Se os números são claros e explicitamente divulgados, então surge a reflexão do início, retirada dos pensamentos de Cortella: se conhecemos os dados, o que fazer com isso? O Instituto Trata Brasil, com o apoio de consultorias renomadas, coletou os indicadores socioeconômicos e ambientais mais relevantes para mostrar as consequências da presença e da ausência de saneamento. E colocamos tudo numa nova plataforma de dados que permite a qualquer pessoa ter acesso usando sua localidade para saber como a questão está afetando seu dia a dia. Chamado “Painel Saneamento Brasil” (www.saneamentobrasil.org.br ), o propósito é ajudar a sociedade brasileira a entender como ela está sendo impactada quando há falta de água tratada, coleta e tratamento de esgoto.

As correlações conseguidas são marcantes. Por exemplo, num país com grandes desigualdades socioeconômicas, os indicadores de saneamento mostram que ter ou não água e esgoto impacta a renda do cidadão. O salário médio do trabalhador que habita locais com saneamento é de 2.500 reais, enquanto o dos sem saneamento é de 1.300 reais. Pessoas que vivem em lugares sem saneamento se ausentam mais no trabalho por problemas de saúde – seja a delas mesmas ou a de familiares – e essas ausências custaram à sociedade, só em 2017, mais de 16 bilhões de reais. O Sistema Único de Saúde (SUS) gastou, também em 2017, 98 milhões de reais apenas com internações por doenças de veiculação por meio hídrico.

★ ★ ★ ★ ★ ★ ★

▸ **O que se pede**: Escreva a continuação do texto sobre saneamento no Brasil, começando logo após a frase sobre os gastos do SUS com internações em 2017.

(Dados armazenados)
★ ★ ★ ★ ★ ★ ★

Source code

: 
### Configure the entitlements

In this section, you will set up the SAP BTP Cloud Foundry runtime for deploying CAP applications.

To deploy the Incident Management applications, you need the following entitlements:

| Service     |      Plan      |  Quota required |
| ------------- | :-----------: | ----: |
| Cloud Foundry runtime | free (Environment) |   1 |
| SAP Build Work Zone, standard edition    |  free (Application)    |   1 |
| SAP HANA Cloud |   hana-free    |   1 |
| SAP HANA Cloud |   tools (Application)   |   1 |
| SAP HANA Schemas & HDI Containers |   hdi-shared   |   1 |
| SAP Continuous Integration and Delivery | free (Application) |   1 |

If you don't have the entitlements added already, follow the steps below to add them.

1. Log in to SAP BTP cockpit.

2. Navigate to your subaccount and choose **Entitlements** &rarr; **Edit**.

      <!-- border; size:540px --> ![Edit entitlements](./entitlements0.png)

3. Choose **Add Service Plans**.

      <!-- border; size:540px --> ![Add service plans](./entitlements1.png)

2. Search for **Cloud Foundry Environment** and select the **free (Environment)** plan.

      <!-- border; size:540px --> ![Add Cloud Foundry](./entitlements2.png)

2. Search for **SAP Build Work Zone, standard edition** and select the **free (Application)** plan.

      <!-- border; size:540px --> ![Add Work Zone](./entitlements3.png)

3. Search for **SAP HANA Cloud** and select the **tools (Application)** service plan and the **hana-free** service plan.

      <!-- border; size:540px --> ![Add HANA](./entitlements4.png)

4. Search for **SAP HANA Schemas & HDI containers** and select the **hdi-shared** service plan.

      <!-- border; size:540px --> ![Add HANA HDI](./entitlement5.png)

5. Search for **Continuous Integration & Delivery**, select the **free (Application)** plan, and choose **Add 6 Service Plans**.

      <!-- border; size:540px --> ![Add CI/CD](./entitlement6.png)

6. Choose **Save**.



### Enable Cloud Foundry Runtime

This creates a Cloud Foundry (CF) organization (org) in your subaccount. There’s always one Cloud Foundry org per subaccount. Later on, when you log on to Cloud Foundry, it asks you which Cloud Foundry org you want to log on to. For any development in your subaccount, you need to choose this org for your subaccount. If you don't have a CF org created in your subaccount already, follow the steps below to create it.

★ ★ ★ ★ ★ ★ ★

▸ **Resposta**:
Outro ponto abordado está na nota do Exame Nacional do Ensino Médio (Enem), que mostra que a ausência de um banheiro na casa dos estudantes impacta o rendimento do aluno diretamente. Na nova plataforma é possível identificar que a nota média no Enem daqueles que têm banheiros em casa é de 521,10 reais, enquanto, entre aqueles que não o possuem, a nota média cai para 472,23 reais – esta discrepância é mais acentuada em algumas regiões brasileiras. Ainda sobre a educação brasileira, alunos que convivem em lugares sem saneamento básico, o que também inclui obviamente o acesso a um banheiro, perdem, em média, dois anos da vida escolar devido às ausências provocadas pelas doenças de veiculação hídrica.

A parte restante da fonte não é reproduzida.